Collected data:
◆ ◆ ◆

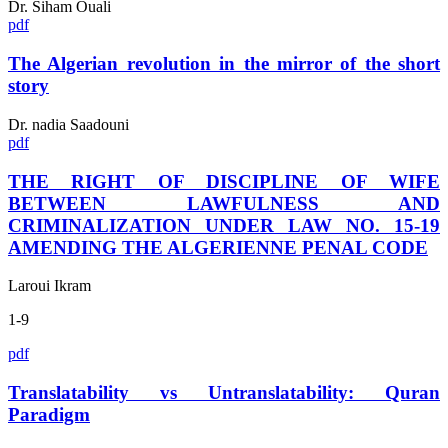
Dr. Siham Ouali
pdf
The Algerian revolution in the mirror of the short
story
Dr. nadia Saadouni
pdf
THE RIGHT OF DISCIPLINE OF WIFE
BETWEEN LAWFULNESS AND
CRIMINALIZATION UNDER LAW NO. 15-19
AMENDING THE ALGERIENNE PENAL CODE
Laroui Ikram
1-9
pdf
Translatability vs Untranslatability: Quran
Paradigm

◆ ◆ ◆

* Brief
Your answer must hold the line containing "Dr. nadia Saadouni" and all lines after it in the entries above, exactly, and nothing else.

* Task solution
Dr. nadia Saadouni
pdf
THE RIGHT OF DISCIPLINE OF WIFE
BETWEEN LAWFULNESS AND
CRIMINALIZATION UNDER LAW NO. 15-19
AMENDING THE ALGERIENNE PENAL CODE
Laroui Ikram
1-9
pdf
Translatability vs Untranslatability: Quran
Paradigm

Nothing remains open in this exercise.